ACTION ITEM =>
Extract the text of every entry below exactly; leave images out.

RECORD EXCERPTS =>
%%

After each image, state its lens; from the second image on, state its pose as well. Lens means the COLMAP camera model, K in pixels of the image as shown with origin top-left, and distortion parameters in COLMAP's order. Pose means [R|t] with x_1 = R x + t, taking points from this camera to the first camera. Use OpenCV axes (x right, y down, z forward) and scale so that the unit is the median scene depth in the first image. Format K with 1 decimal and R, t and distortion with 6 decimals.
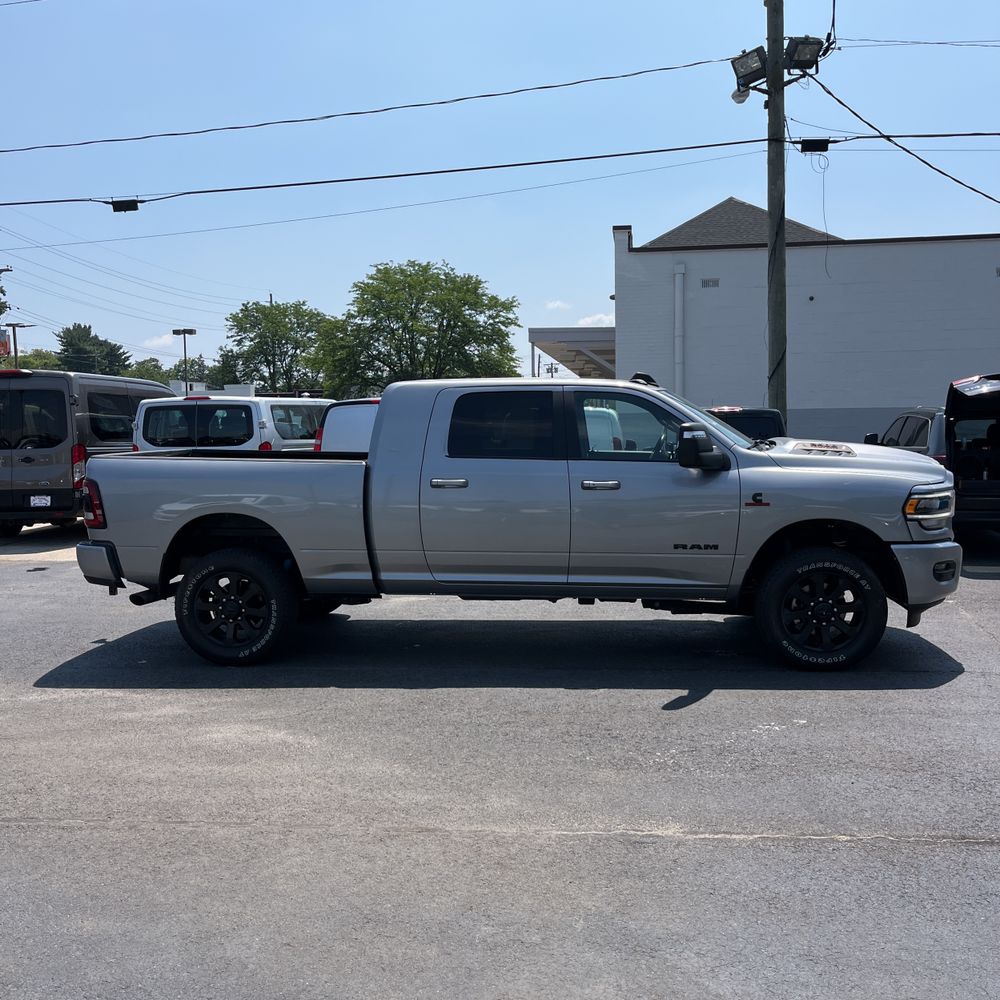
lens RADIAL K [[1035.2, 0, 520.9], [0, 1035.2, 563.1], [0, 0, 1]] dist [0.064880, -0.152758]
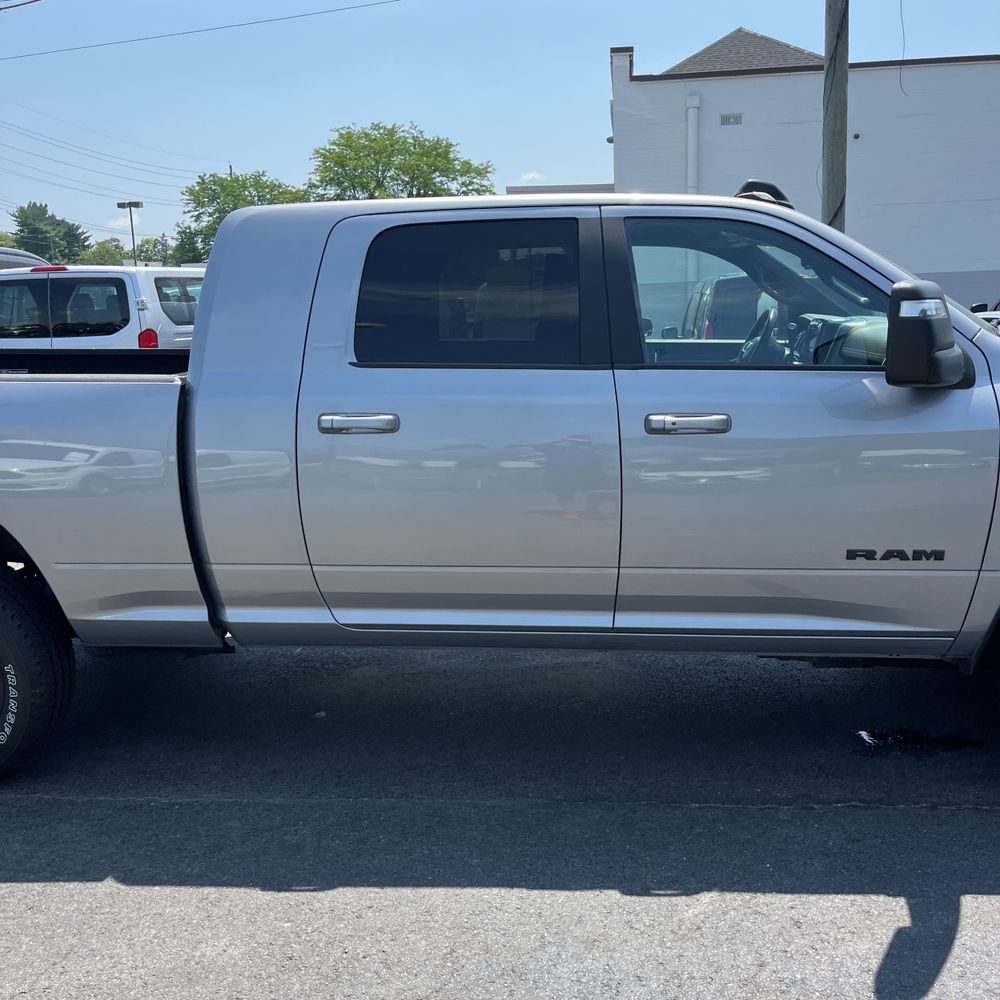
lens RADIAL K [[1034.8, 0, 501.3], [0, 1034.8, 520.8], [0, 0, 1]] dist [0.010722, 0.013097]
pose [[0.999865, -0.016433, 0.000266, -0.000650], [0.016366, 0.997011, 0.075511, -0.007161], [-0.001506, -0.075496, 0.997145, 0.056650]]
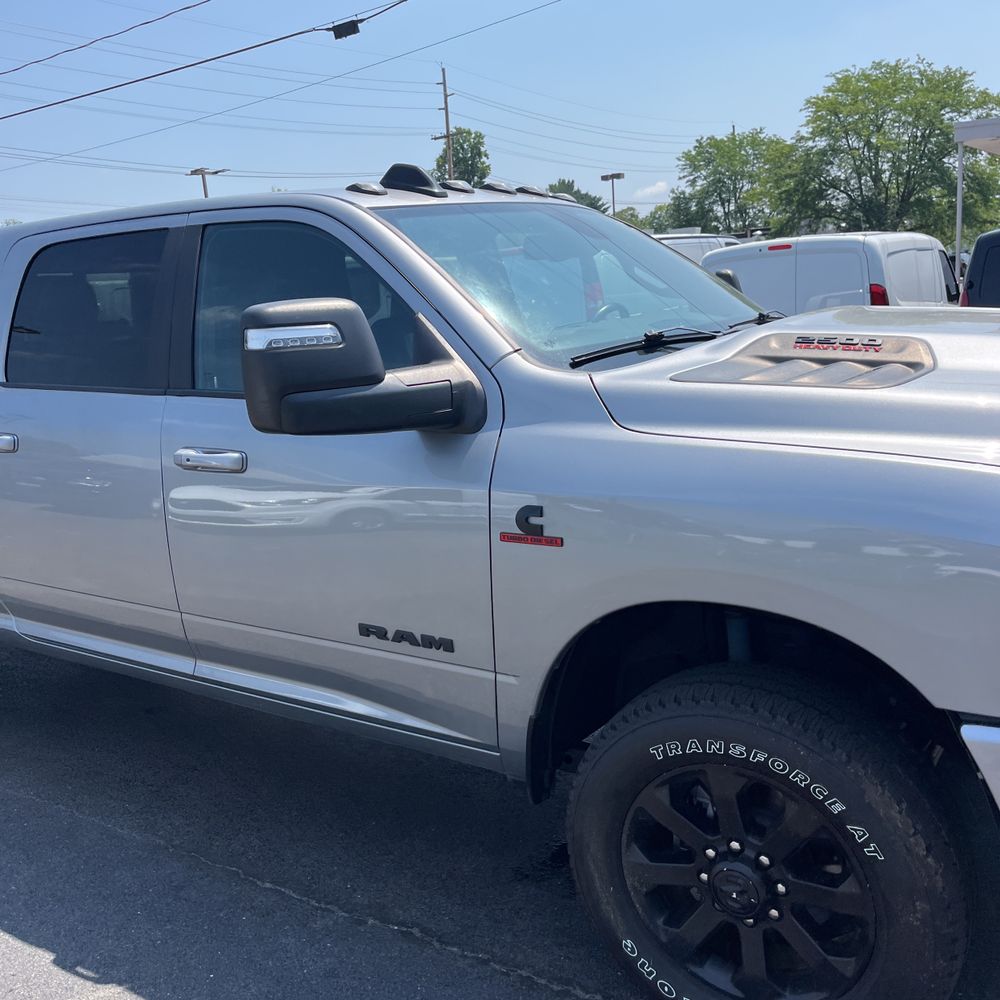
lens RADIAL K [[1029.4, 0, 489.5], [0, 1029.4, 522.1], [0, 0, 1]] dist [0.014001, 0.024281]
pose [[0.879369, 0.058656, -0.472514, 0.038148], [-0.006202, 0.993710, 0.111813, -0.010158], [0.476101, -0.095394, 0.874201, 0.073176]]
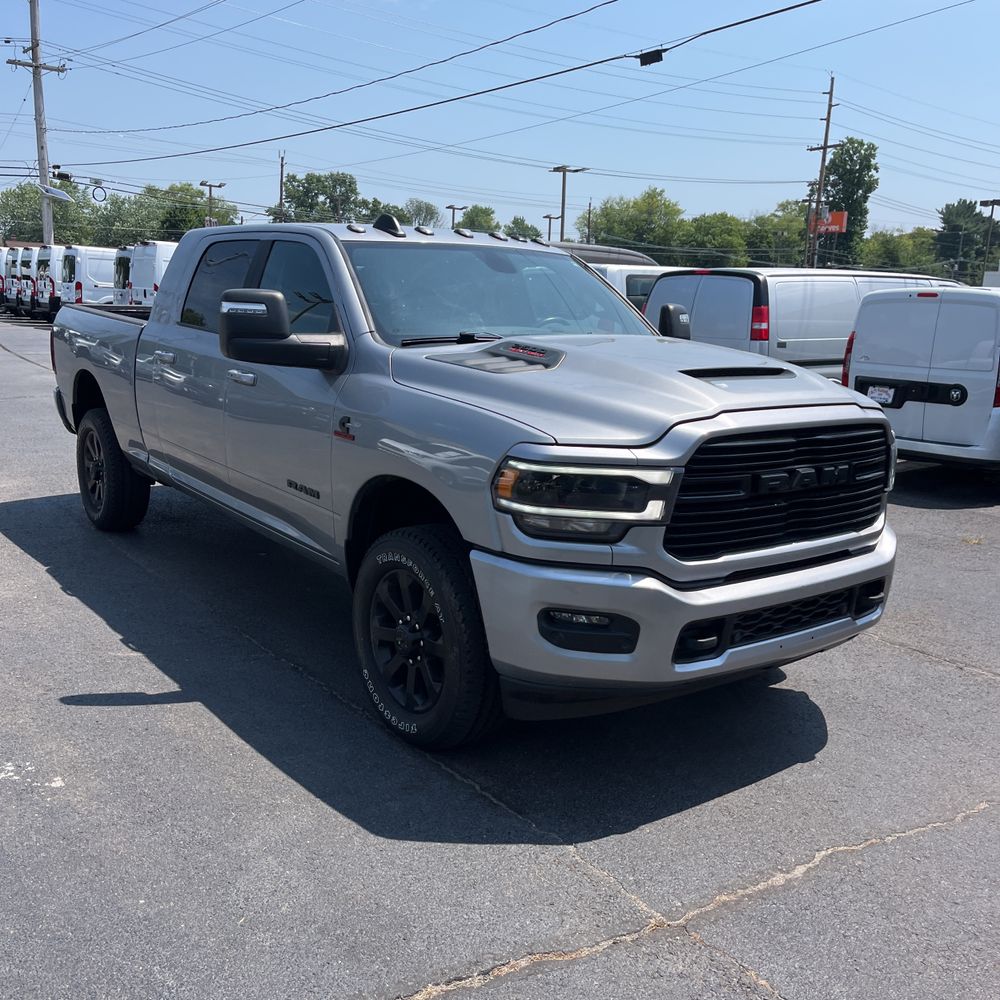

%%

YOUR RESPONSE =>
After each image, state its lens; from the second image on, state its pose as well. Lens means the COLMAP camera model, K in pixels of the image as shown with origin top-left, and distortion parameters in COLMAP's order. Pose means [R|t] with x_1 = R x + t, taking points from this camera to the first camera. Use OpenCV axes (x right, y down, z forward) and scale so that the unit is the median scene depth in the first image. Format K with 1 decimal and R, t and distortion with 6 decimals.
lens RADIAL K [[1035.2, 0, 520.9], [0, 1035.2, 563.1], [0, 0, 1]] dist [0.064880, -0.152758]
lens RADIAL K [[1034.8, 0, 501.3], [0, 1034.8, 520.8], [0, 0, 1]] dist [0.010722, 0.013097]
pose [[0.999865, -0.016433, 0.000266, -0.000650], [0.016366, 0.997011, 0.075511, -0.007161], [-0.001506, -0.075496, 0.997145, 0.056650]]
lens RADIAL K [[1029.4, 0, 489.5], [0, 1029.4, 522.1], [0, 0, 1]] dist [0.014001, 0.024281]
pose [[0.879369, 0.058656, -0.472514, 0.038148], [-0.006202, 0.993710, 0.111813, -0.010158], [0.476101, -0.095394, 0.874201, 0.073176]]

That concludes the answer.